### Trecho selecionado
########

GCI De acordo com as leis (e os costumes) anglo-saxões, o delito de libelo acaba com a vida do difamado. Isto tira toda a diversão do jogo das reputações. Morto Gallegos há pouco, não vale a pena falar dele agora. Prefiro ser caritativo a ser desapiedado - ou mentiroso, que é pior. Astúrias tem sido difamado (em privado, sempre, muitas vezes em público, amiúde em letra impressa) por um gesto político muito celebrado em Carpentier: aceitar um cargo diplomático em Paris enviado por um governo que não representa o povo. Essa figura de retórica das sinecuras se chama exile doré. Em honra à verdade tenho que dizer que não vim a estas páginas nem para enterrar nem para louvar Astúrias, mas sim para desagravar a Borges. É bom que um jornal sueco me permita dizer a mim o que penso do prêmio Nobel de 1967. Tenho que começar por dizer que meu primeiro conto, minha primeira tentativa de literatura escrita e publicada a fiz imitando, copiando servilmente, plagiando quase a El Señor Presidente. Conheci Astúrias em Cuba, sei das penúrias que ele sofreu em seu ostracismo (agora o sei melhor do que nunca), e me alegro por sua pessoa, que tenha obtido o prêmio sueco e tudo o que isto representa em dinheiro contado e em fama, que é dinheiro sonante. Porém lamento pela literatura, a latino-americana e outras. Dar o prêmio a Astúrias acima de Carpentier é uma cegueira literária, já que não pode ser política - Videlicet Sholojov. Não dar esse prêmio a Pablo Neruda é um atentado contra a Academia, ou seja, um auto-atentado. Não dar nunca o prêmio a Borges é um crime contra a literatura. Para dizê-lo mais explicitamente, se Jorge Luis Borges não merece o prêmio Nobel de literatura é que o prêmio (como se disse tantas vezes) não nada que ver com a literatura ou que a literatura, segundo a definem os cânones do prêmio, não merece Borges.
Creio que foi Carlos Fuentes quem disse que os dois únicos escritores originais da velha geração eram Borges e Astúrias. Se eu não tivesse dito o que disse acima, então subscreveria esta opinião ousada. Carpentier é a resposta cubana a Heredía: um escritor francês que escreve em espanhol. O fato de que este herdeiro direto de Hugo tenha escolhido o espanhol da América me enche do mesmo assombro com que os italianos devem ter visto a editio princeps da Commedia. Tal sincretismo romanesco e ter visto - e ouvido - os discursos do general De Gaulle me convencem de que o francês começa a ser uma língua literariamente morta. De Borges apenas se pode dizer o que ele disse (injustamente) de Quevedo: não é um escritor, é uma literatura. Outra literatura - para os acadêmicos.

KAJ Qual lugar você ocupa entre os escritores da velha e da nova geração?

########

### Dados fornecidos
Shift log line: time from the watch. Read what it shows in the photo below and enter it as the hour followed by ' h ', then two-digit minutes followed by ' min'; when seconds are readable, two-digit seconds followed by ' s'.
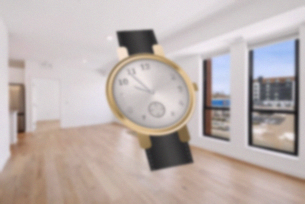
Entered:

########

### Tarefas escritas
(a) Reproduza uma parte do texto sobre Astúrias e o prêmio Nobel: comece nas palavras "Creio que foi" e pare depois de "para os acadêmicos.".
(b) Traduza para o inglês esta frase do texto sobre Astúrias e o prêmio Nobel: "Carpentier é a resposta cubana a Heredía: um escritor francês que escreve em espanhol."
(c) Dê continuidade ao texto sobre Astúrias e o prêmio Nobel a partir do ponto em que ele termina.

### Respostas abaixo
(a)
Creio que foi Carlos Fuentes quem disse que os dois únicos escritores originais da velha geração eram Borges e Astúrias. Se eu não tivesse dito o que disse acima, então subscreveria esta opinião ousada. Carpentier é a resposta cubana a Heredía: um escritor francês que escreve em espanhol. O fato de que este herdeiro direto de Hugo tenha escolhido o espanhol da América me enche do mesmo assombro com que os italianos devem ter visto a editio princeps da Commedia. Tal sincretismo romanesco e ter visto - e ouvido - os discursos do general De Gaulle me convencem de que o francês começa a ser uma língua literariamente morta. De Borges apenas se pode dizer o que ele disse (injustamente) de Quevedo: não é um escritor, é uma literatura. Outra literatura - para os acadêmicos.

(b) Carpentier is the Cuban answer to Heredía: a French writer who writes in Spanish.

(c)
GCI Se lugar nesta pergunta é sinônimo de alinhamento no ranking literário latino-americano, a imodéstia, a modéstia e mesmo a falsa modéstia me impedem de responder por triplicado. Se por lugar devo entender posição estética, estado anímico ou direção espiritual, posso responder assim.
Esteticamente estou situado ao norte-nordeste de Borges, no mesmo meridiano criador de Cortazar, porém em outro paralelo, e em um quadrante por vezes coincidente nas cartas pop com o de Fuentes. García Márquez está decididamente em outro hemisfério, enquanto que Vargas Llosa se coloca em minhas antípodas, de mútuo acordo. Carpentier, me disseram, pensa que eu habito o anti-romance. Creio que se dissesse meta-romance tomaria melhor direção.
Os mesmos frescos ventos alísios de frivolidade que acariciam constantemente a Sarduy e Manuel Puig, refrescam minhas costas ocidentais de vez em quando. Como se pode notar, descrevo a mim mesmo como uma ilha, mesmo que flutuante ou talvez voadora, como Laputa. Minha bússola é por demasiadas vezes Nabokov, essa estrela de primeira magnitude que, desaparecida a stella polaris joyceana, serve para nos orientar na longa noite do exílio.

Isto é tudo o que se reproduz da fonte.